## AIM OF THE EXERCISE
Please copy the listing from the line with "### Story 1.5: Application" to the line with "- Implement graceful shutdown procedures", changing "Implement" to "Build" and leaving everything else untouched.
[Start of section]
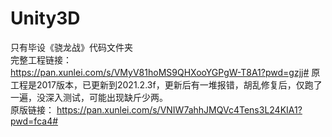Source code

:# Unity3D
只有毕设《骁龙战》代码文件夹  
完整工程链接：  
https://pan.xunlei.com/s/VMyV81hoMS9QHXooYGPgW-T8A1?pwd=gzjj#
原工程是2017版本，已更新到2021.2.3f，更新后有一堆报错，胡乱修复后，仅跑了一遍，没深入测试，可能出现缺斤少两。  
原版链接：
https://pan.xunlei.com/s/VNIW7ahhJMQVc4Tens3L24KIA1?pwd=fca4#
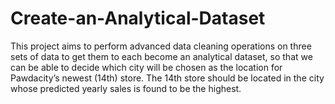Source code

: # Create-an-Analytical-Dataset
This project aims to perform advanced data cleaning operations on three sets of data to get them to each become an analytical dataset, so that we can be able to decide which city will be chosen as the location for Pawdacity’s newest (14th) store. The 14th store should be located in the city whose predicted yearly sales is found to be the highest.
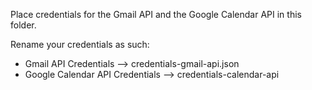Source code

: Place credentials for the Gmail API and the Google Calendar API in this folder.

Rename your credentials as such:
* Gmail API Credentials --> credentials-gmail-api.json
* Google Calendar API Credentials --> credentials-calendar-api
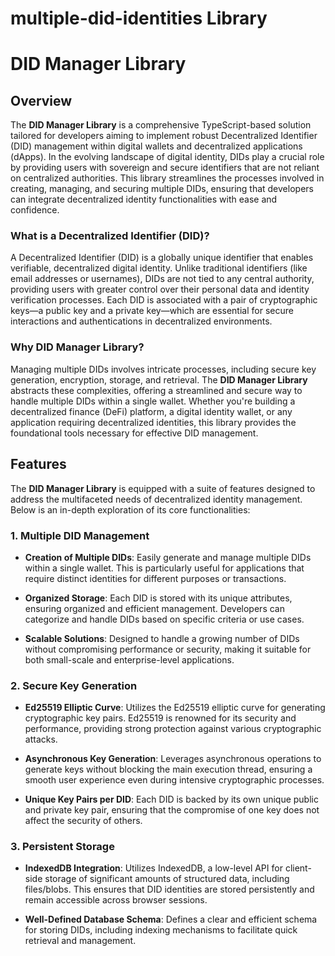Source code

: # multiple-did-identities Library

# DID Manager Library

## Overview

The **DID Manager Library** is a comprehensive TypeScript-based solution tailored for developers aiming to implement robust Decentralized Identifier (DID) management within digital wallets and decentralized applications (dApps). In the evolving landscape of digital identity, DIDs play a crucial role by providing users with sovereign and secure identifiers that are not reliant on centralized authorities. This library streamlines the processes involved in creating, managing, and securing multiple DIDs, ensuring that developers can integrate decentralized identity functionalities with ease and confidence.

### What is a Decentralized Identifier (DID)?

A Decentralized Identifier (DID) is a globally unique identifier that enables verifiable, decentralized digital identity. Unlike traditional identifiers (like email addresses or usernames), DIDs are not tied to any central authority, providing users with greater control over their personal data and identity verification processes. Each DID is associated with a pair of cryptographic keys—a public key and a private key—which are essential for secure interactions and authentications in decentralized environments.

### Why DID Manager Library?

Managing multiple DIDs involves intricate processes, including secure key generation, encryption, storage, and retrieval. The **DID Manager Library** abstracts these complexities, offering a streamlined and secure way to handle multiple DIDs within a single wallet. Whether you're building a decentralized finance (DeFi) platform, a digital identity wallet, or any application requiring decentralized identities, this library provides the foundational tools necessary for effective DID management.

## Features

The **DID Manager Library** is equipped with a suite of features designed to address the multifaceted needs of decentralized identity management. Below is an in-depth exploration of its core functionalities:

### 1. **Multiple DID Management**

- **Creation of Multiple DIDs**: Easily generate and manage multiple DIDs within a single wallet. This is particularly useful for applications that require distinct identities for different purposes or transactions.
- **Organized Storage**: Each DID is stored with its unique attributes, ensuring organized and efficient management. Developers can categorize and handle DIDs based on specific criteria or use cases.

- **Scalable Solutions**: Designed to handle a growing number of DIDs without compromising performance or security, making it suitable for both small-scale and enterprise-level applications.

### 2. **Secure Key Generation**

- **Ed25519 Elliptic Curve**: Utilizes the Ed25519 elliptic curve for generating cryptographic key pairs. Ed25519 is renowned for its security and performance, providing strong protection against various cryptographic attacks.

- **Asynchronous Key Generation**: Leverages asynchronous operations to generate keys without blocking the main execution thread, ensuring a smooth user experience even during intensive cryptographic processes.

- **Unique Key Pairs per DID**: Each DID is backed by its own unique public and private key pair, ensuring that the compromise of one key does not affect the security of others.

### 3. **Persistent Storage**

- **IndexedDB Integration**: Utilizes IndexedDB, a low-level API for client-side storage of significant amounts of structured data, including files/blobs. This ensures that DID identities are stored persistently and remain accessible across browser sessions.

- **Well-Defined Database Schema**: Defines a clear and efficient schema for storing DIDs, including indexing mechanisms to facilitate quick retrieval and management.
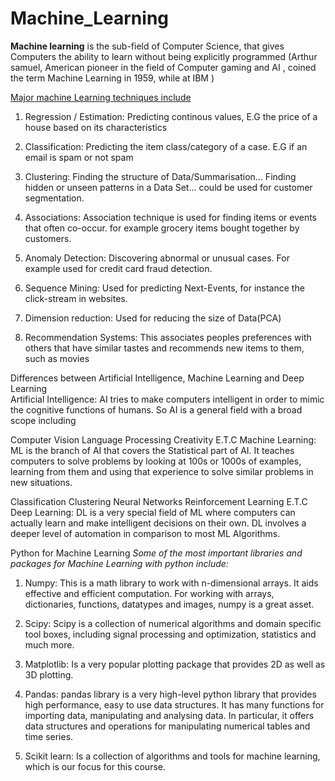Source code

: # Machine_Learning
**Machine learning** is the sub-field of Computer Science, that gives Computers the ability to learn without being explicitly programmed (Arthur samuel, American pioneer in the field of Computer gaming and AI , coined the term Machine Learning in 1959, while at IBM )

<u>Major machine Learning techniques include</u>
1. Regression / Estimation: Predicting continous values, E.G the price of a house based on its characteristics

2. Classification: Predicting the item class/category of a case. E.G if an email is spam or not spam

3. Clustering: Finding the structure of Data/Summarisation... Finding hidden or unseen patterns in a Data Set... could be used for customer segmentation.

4. Associations: Association technique is used for finding items or events that often co-occur. for example grocery items bought together by customers.

5. Anomaly Detection: Discovering abnormal or unusual cases. For example used for credit card fraud detection.

6. Sequence Mining: Used for predicting Next-Events, for instance the click-stream in websites.

7. Dimension reduction: Used for reducing the size of Data(PCA)

8. Recommendation Systems: This associates peoples preferences with others that have similar tastes and recommends new items to them, such as movies

Differences between Artificial Intelligence, Machine Learning and Deep Learning<br>
Artificial Intelligence:
AI tries to make computers intelligent in order to mimic the cognitive functions of humans. So AI is a general field with a broad scope including

Computer Vision
Language Processing
Creativity
E.T.C
Machine Learning:
ML is the branch of AI that covers the Statistical part of AI. It teaches computers to solve problems by looking at 100s or 1000s of examples, learning from them and using that experience to solve similar problems in new situations. 

Classification
Clustering
Neural Networks
Reinforcement Learning
E.T.C
Deep Learning:
DL is a very special field of ML where computers can actually learn and make intelligent decisions on their own.
DL involves a deeper level of automation in comparison to most ML Algorithms.

Python for Machine Learning
_Some of the most important libraries and packages for Machine Learning with python include:_

1. Numpy:
This is a math library to work with n-dimensional arrays. It aids effective and efficient computation.
For working with arrays, dictionaries, functions, datatypes and images, numpy is a great asset.

2. Scipy:
Scipy is a collection of numerical algorithms and domain specific tool boxes, including signal processing and optimization, statistics and much more.

3. Matplotlib:
Is a very popular plotting package that provides 2D as well as 3D plotting.

4. Pandas:
pandas library is a very high-level python library that provides high performance, easy to use data structures.
It has many functions for importing data, manipulating and analysing data. In particular, it offers data structures and operations for manipulating numerical tables and time series.

5. Scikit learn:
Is a collection of algorithms and tools for machine learning, which is our focus for this course.
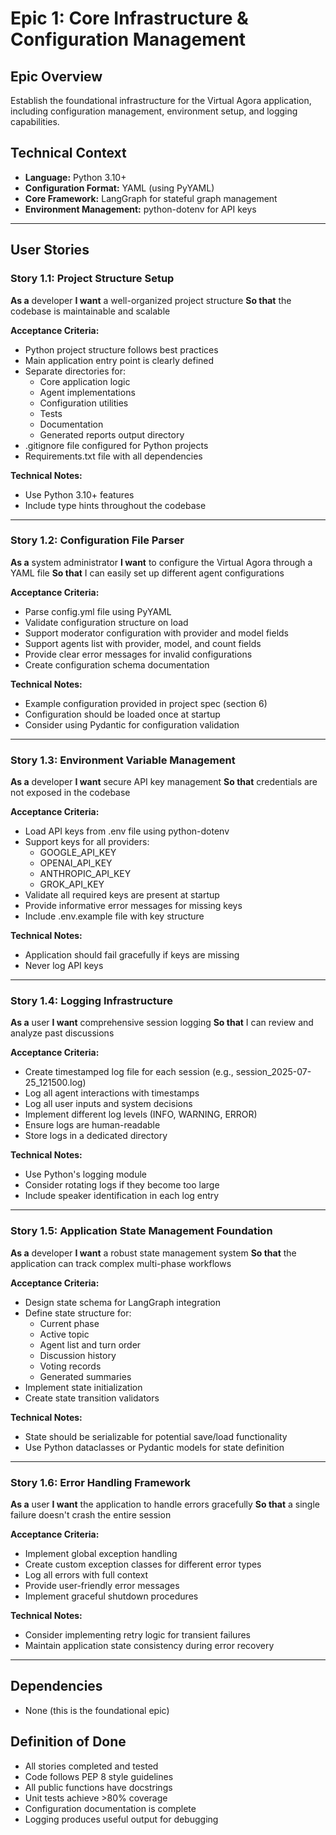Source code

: # Epic 1: Core Infrastructure & Configuration Management

## Epic Overview

Establish the foundational infrastructure for the Virtual Agora application, including configuration management, environment setup, and logging capabilities.

## Technical Context

- **Language:** Python 3.10+
- **Configuration Format:** YAML (using PyYAML)
- **Core Framework:** LangGraph for stateful graph management
- **Environment Management:** python-dotenv for API keys

---

## User Stories

### Story 1.1: Project Structure Setup

**As a** developer
**I want** a well-organized project structure
**So that** the codebase is maintainable and scalable

**Acceptance Criteria:**

- Python project structure follows best practices
- Main application entry point is clearly defined
- Separate directories for:
  - Core application logic
  - Agent implementations
  - Configuration utilities
  - Tests
  - Documentation
  - Generated reports output directory
- .gitignore file configured for Python projects
- Requirements.txt file with all dependencies

**Technical Notes:**

- Use Python 3.10+ features
- Include type hints throughout the codebase

---

### Story 1.2: Configuration File Parser

**As a** system administrator
**I want** to configure the Virtual Agora through a YAML file
**So that** I can easily set up different agent configurations

**Acceptance Criteria:**

- Parse config.yml file using PyYAML
- Validate configuration structure on load
- Support moderator configuration with provider and model fields
- Support agents list with provider, model, and count fields
- Provide clear error messages for invalid configurations
- Create configuration schema documentation

**Technical Notes:**

- Example configuration provided in project spec (section 6)
- Configuration should be loaded once at startup
- Consider using Pydantic for configuration validation

---

### Story 1.3: Environment Variable Management

**As a** developer
**I want** secure API key management
**So that** credentials are not exposed in the codebase

**Acceptance Criteria:**

- Load API keys from .env file using python-dotenv
- Support keys for all providers:
  - GOOGLE_API_KEY
  - OPENAI_API_KEY
  - ANTHROPIC_API_KEY
  - GROK_API_KEY
- Validate all required keys are present at startup
- Provide informative error messages for missing keys
- Include .env.example file with key structure

**Technical Notes:**

- Application should fail gracefully if keys are missing
- Never log API keys

---

### Story 1.4: Logging Infrastructure

**As a** user
**I want** comprehensive session logging
**So that** I can review and analyze past discussions

**Acceptance Criteria:**

- Create timestamped log file for each session (e.g., session_2025-07-25_121500.log)
- Log all agent interactions with timestamps
- Log all user inputs and system decisions
- Implement different log levels (INFO, WARNING, ERROR)
- Ensure logs are human-readable
- Store logs in a dedicated directory

**Technical Notes:**

- Use Python's logging module
- Consider rotating logs if they become too large
- Include speaker identification in each log entry

---

### Story 1.5: Application State Management Foundation

**As a** developer
**I want** a robust state management system
**So that** the application can track complex multi-phase workflows

**Acceptance Criteria:**

- Design state schema for LangGraph integration
- Define state structure for:
  - Current phase
  - Active topic
  - Agent list and turn order
  - Discussion history
  - Voting records
  - Generated summaries
- Implement state initialization
- Create state transition validators

**Technical Notes:**

- State should be serializable for potential save/load functionality
- Use Python dataclasses or Pydantic models for state definition

---

### Story 1.6: Error Handling Framework

**As a** user
**I want** the application to handle errors gracefully
**So that** a single failure doesn't crash the entire session

**Acceptance Criteria:**

- Implement global exception handling
- Create custom exception classes for different error types
- Log all errors with full context
- Provide user-friendly error messages
- Implement graceful shutdown procedures

**Technical Notes:**

- Consider implementing retry logic for transient failures
- Maintain application state consistency during error recovery

---

## Dependencies

- None (this is the foundational epic)

## Definition of Done

- All stories completed and tested
- Code follows PEP 8 style guidelines
- All public functions have docstrings
- Unit tests achieve >80% coverage
- Configuration documentation is complete
- Logging produces useful output for debugging

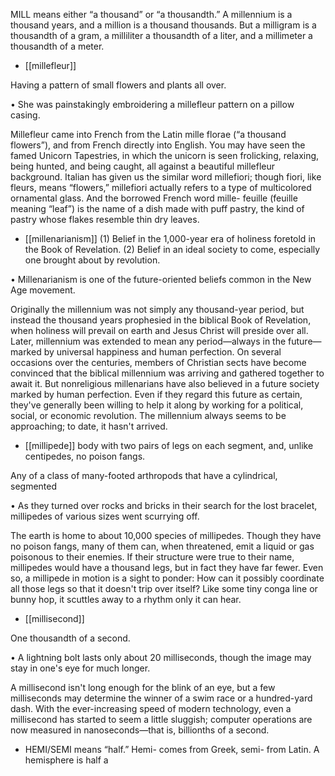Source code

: MILL means either “a thousand” or “a thousandth.” A millennium is a thousand years, and a million
is a thousand thousands. But a milligram is a thousandth of a gram, a milliliter a thousandth of a liter,
and a millimeter a thousandth of a meter.

- [[millefleur]] 

 Having a pattern of small flowers and plants all over. 

• She was painstakingly embroidering a millefleur pattern on a pillow casing. 

Millefleur  came  into  French  from  the  Latin  mille florae  (“a  thousand  flowers”),  and  from  French
directly into English. You may have seen the famed Unicorn Tapestries, in which the unicorn is seen
frolicking,  relaxing,  being  hunted,  and  being  caught,  all  against  a  beautiful  millefleur  background.
Italian has given us the similar word millefiori; though fiori, like fleurs, means “flowers,” millefiori
actually  refers  to  a  type  of  multicolored  ornamental  glass.  And  the  borrowed  French  word  mille-
feuille (feuille meaning “leaf”) is the name of a dish made with puff pastry, the kind of pastry whose
flakes resemble thin dry leaves.

- [[millenarianism]] 
 (1) Belief in the 1,000-year era of holiness foretold in the
Book  of  Revelation.  (2)  Belief  in  an  ideal  society  to  come,  especially  one  brought  about  by
revolution. 

• Millenarianism is one of the future-oriented beliefs common in the New Age movement. 

Originally the millennium was not simply any thousand-year period, but instead the thousand years
prophesied in the biblical Book of Revelation, when holiness will prevail on earth and Jesus Christ
will preside over all. Later, millennium was extended to mean any period—always in the future—
marked  by  universal  happiness  and  human  perfection.  On  several  occasions  over  the  centuries,
members  of  Christian  sects  have  become  convinced  that  the  biblical  millennium  was  arriving  and
gathered  together  to  await  it.  But  nonreligious  millenarians  have  also  believed  in  a  future  society
marked by human perfection. Even if they regard this future as certain, they've generally been willing
to  help  it  along  by  working  for  a  political,  social,  or  economic  revolution.  The  millennium  always
seems to be approaching; to date, it hasn't arrived.

- [[millipede]] 
body with two pairs of legs on each segment, and, unlike centipedes, no poison fangs. 

 Any of a class of many-footed arthropods that have a cylindrical, segmented

• As they turned over rocks and bricks in their search for the lost bracelet, millipedes of various sizes
went scurrying off. 

The earth is home to about 10,000 species of millipedes. Though they have no poison fangs, many of
them can, when threatened, emit a liquid or gas poisonous to their enemies. If their structure were true
to  their  name,  millipedes  would  have  a  thousand  legs,  but  in  fact  they  have  far  fewer.  Even  so,  a
millipede  in  motion  is  a  sight  to  ponder:  How  can  it  possibly  coordinate  all  those  legs  so  that  it
doesn't trip over itself? Like some tiny conga line or bunny hop, it scuttles away to a rhythm only it
can hear.

- [[millisecond]] 

 One thousandth of a second. 

• A lightning bolt lasts only about 20 milliseconds, though the image may stay in one's eye for much
longer. 

A  millisecond  isn't  long  enough  for  the  blink  of  an  eye,  but  a  few  milliseconds  may  determine  the
winner of a swim race or a hundred-yard dash. With the ever-increasing speed of modern technology,
even  a  millisecond  has  started  to  seem  a  little  sluggish;  computer  operations  are  now  measured  in
nanoseconds—that is, billionths of a second.

- HEMI/SEMI  means  “half.”  Hemi-  comes  from  Greek,  semi-  from  Latin.  A  hemisphere  is  half  a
[End of section]
## OUTPUT BELOW
### Story 1.5: Application State Management Foundation

**As a** developer
**I want** a robust state management system
**So that** the application can track complex multi-phase workflows

**Acceptance Criteria:**

- Design state schema for LangGraph integration
- Define state structure for:
  - Current phase
  - Active topic
  - Agent list and turn order
  - Discussion history
  - Voting records
  - Generated summaries
- Build state initialization
- Create state transition validators

**Technical Notes:**

- State should be serializable for potential save/load functionality
- Use Python dataclasses or Pydantic models for state definition

---

### Story 1.6: Error Handling Framework

**As a** user
**I want** the application to handle errors gracefully
**So that** a single failure doesn't crash the entire session

**Acceptance Criteria:**

- Build global exception handling
- Create custom exception classes for different error types
- Log all errors with full context
- Provide user-friendly error messages
- Build graceful shutdown procedures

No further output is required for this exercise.